• **Excerpted text**:
This is the value that is automatically stored in the .offset_ attribute based on the indicated contamination proportion.

modelo_isof.offset_

np.float64(-0.5864598467056028)

# Distribution of anomaly values
# ==============================================================================
fig, ax = plt.subplots(figsize=(6, 3))
sns.kdeplot(
    data = score_anomalia,
    fill = True,
    ax   = ax
)
sns.rugplot(score_anomalia, ax=ax, color='black')
ax.axvline(cuantil_01, c='red', linestyle='--', label='quantile 0.01')
ax.set_title('Distribution of anomaly values')
ax.set_xlabel('Anomaly score')
ax.legend(loc='upper left');

If the quantile value is used to classify observations, the results obtained are equivalent to those returned by predict().

all(clasificacion_predicha == np.where(score_anomalia < cuantil_01, -1, 1))

True

Anomaly Detection¶

Once the isolation distance has been calculated, it can be used as a criterion to identify anomalies. Assuming that observations with outlier values in any of their variables are more easily separated from the rest, those observations with the lowest average distance should be the most atypical. Due to the normalization performed in the Scikit Learn implementation, this translates to: the more negative the predicted score, the greater the evidence of anomaly.

In practice, if this detection strategy is being used, it is because no labeled data is available, i.e., it is not known which observations are truly anomalies. However, since in this example we have the true classification, we can verify if anomalous data truly have lower distances.

# Distribution of anomaly values
# ==============================================================================
df_resultados = pd.DataFrame({
                    'score'    : score_anomalia,
                    'anomalia' : datos_y
                })

• **Exercise A**:
Answer these from the anomaly detection excerpt:
(i) What value is shown for modelo_isof.offset_?
(ii) What result is printed when the quantile-based classification is compared with the output of predict()?
(iii) Given the normalization in the Scikit Learn implementation, what does a more negative predicted score indicate?

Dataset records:

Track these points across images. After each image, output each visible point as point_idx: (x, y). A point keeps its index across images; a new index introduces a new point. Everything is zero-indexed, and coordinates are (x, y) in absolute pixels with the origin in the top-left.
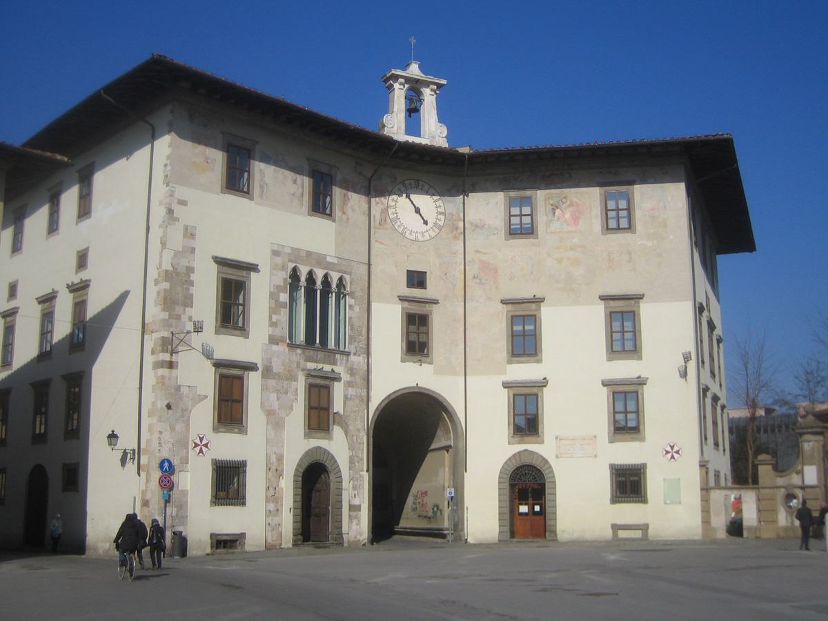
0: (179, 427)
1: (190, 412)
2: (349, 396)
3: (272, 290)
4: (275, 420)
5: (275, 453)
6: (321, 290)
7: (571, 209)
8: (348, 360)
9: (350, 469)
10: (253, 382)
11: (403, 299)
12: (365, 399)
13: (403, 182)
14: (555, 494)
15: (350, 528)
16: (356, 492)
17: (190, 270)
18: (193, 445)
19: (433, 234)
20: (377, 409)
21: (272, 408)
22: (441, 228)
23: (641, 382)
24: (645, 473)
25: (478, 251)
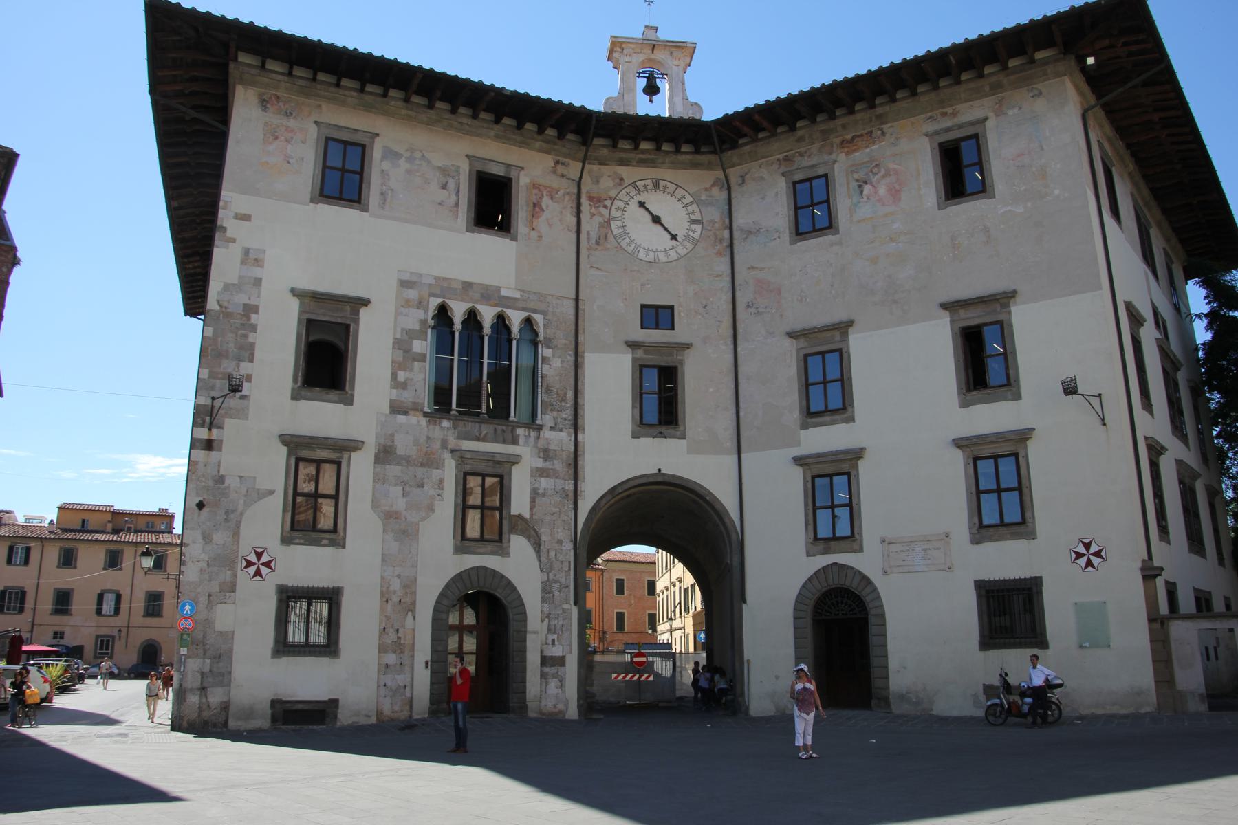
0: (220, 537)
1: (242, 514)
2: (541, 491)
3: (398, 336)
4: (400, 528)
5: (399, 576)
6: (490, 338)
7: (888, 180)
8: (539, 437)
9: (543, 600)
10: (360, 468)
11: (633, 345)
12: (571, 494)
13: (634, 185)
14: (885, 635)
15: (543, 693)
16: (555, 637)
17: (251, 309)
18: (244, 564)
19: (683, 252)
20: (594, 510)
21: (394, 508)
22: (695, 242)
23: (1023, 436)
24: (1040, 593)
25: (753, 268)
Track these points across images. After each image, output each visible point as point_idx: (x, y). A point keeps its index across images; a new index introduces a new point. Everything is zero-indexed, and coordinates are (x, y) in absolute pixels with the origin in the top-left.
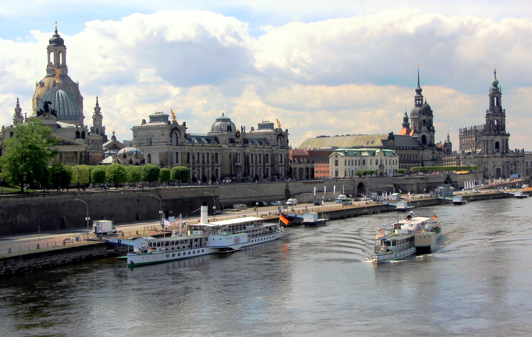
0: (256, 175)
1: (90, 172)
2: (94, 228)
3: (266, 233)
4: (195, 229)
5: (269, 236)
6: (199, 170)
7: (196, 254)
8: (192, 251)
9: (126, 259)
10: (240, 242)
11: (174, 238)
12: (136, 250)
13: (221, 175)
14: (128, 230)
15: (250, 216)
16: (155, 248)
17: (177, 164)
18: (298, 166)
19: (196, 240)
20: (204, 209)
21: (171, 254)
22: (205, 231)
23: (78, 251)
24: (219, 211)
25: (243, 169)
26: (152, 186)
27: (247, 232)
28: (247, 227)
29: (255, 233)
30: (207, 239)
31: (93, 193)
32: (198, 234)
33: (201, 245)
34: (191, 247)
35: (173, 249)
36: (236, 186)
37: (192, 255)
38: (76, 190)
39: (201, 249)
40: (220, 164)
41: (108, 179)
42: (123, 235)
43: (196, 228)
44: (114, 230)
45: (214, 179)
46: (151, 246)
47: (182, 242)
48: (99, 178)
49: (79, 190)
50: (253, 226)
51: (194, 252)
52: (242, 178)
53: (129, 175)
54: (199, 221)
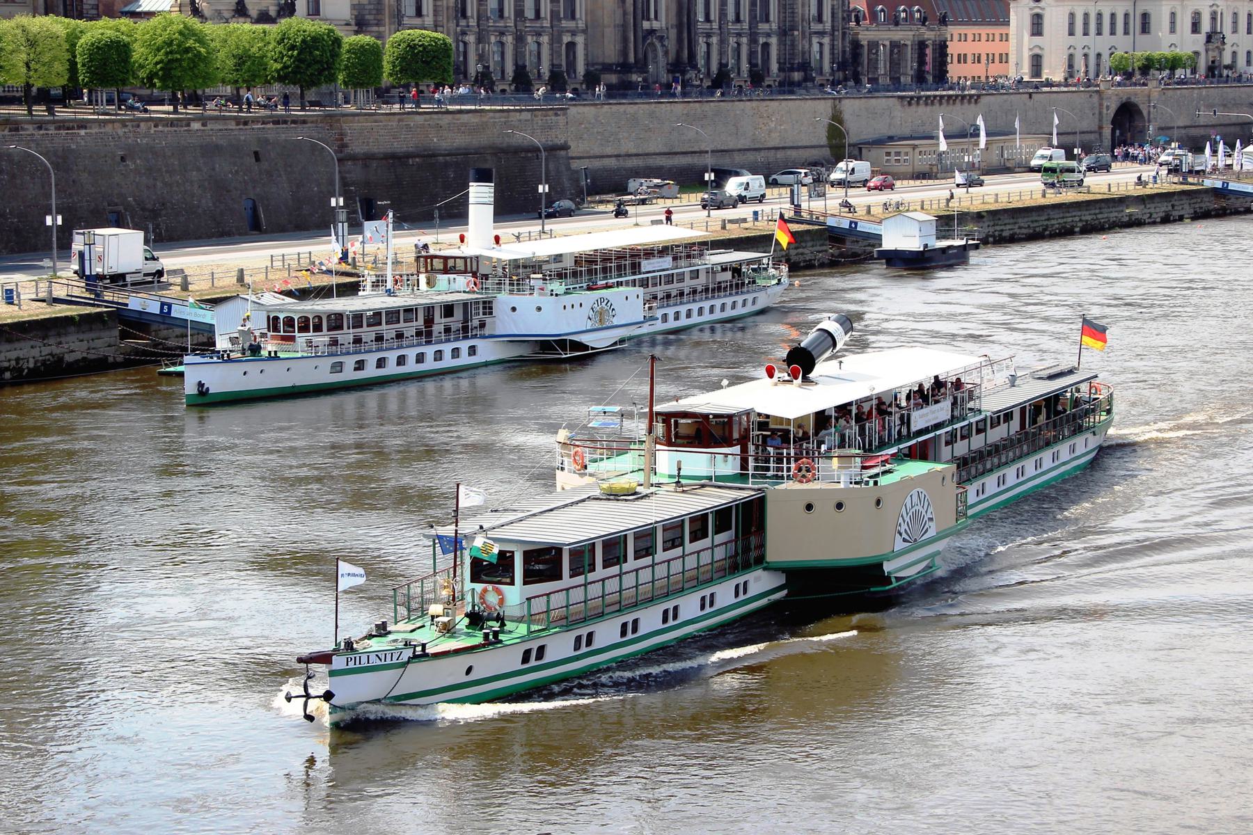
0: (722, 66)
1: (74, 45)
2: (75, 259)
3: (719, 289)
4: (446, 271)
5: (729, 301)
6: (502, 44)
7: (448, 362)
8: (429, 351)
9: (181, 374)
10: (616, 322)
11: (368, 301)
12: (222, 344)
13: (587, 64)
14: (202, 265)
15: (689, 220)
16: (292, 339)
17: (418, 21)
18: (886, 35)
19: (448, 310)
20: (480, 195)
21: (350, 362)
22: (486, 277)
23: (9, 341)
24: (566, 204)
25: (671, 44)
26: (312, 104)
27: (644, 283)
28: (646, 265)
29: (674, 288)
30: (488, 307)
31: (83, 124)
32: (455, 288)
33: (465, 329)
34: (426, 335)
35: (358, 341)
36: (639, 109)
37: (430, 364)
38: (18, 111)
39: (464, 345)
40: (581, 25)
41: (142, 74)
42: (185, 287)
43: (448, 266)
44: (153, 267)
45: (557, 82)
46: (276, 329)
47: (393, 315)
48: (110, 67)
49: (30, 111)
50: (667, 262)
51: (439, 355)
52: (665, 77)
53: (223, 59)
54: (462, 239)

• **Exercise B**: Rewrite the records from their first line through the line containing "4: (275, 420)", swapping "absolute pixels" for "screen pixels" and changing nothing else. Omit the pictures.

• **Final answer A**:
(i) np.float64(-0.5864598467056028)
(ii) True
(iii) Greater evidence of anomaly.

• **Final answer B**:
Track these points across images. After each image, output each visible point as point_idx: (x, y). A point keeps its index across images; a new index introduces a new point. Everything is zero-indexed, and coordinates are (x, y) in screen pixels with the origin in the top-left.
0: (179, 427)
1: (190, 412)
2: (349, 396)
3: (272, 290)
4: (275, 420)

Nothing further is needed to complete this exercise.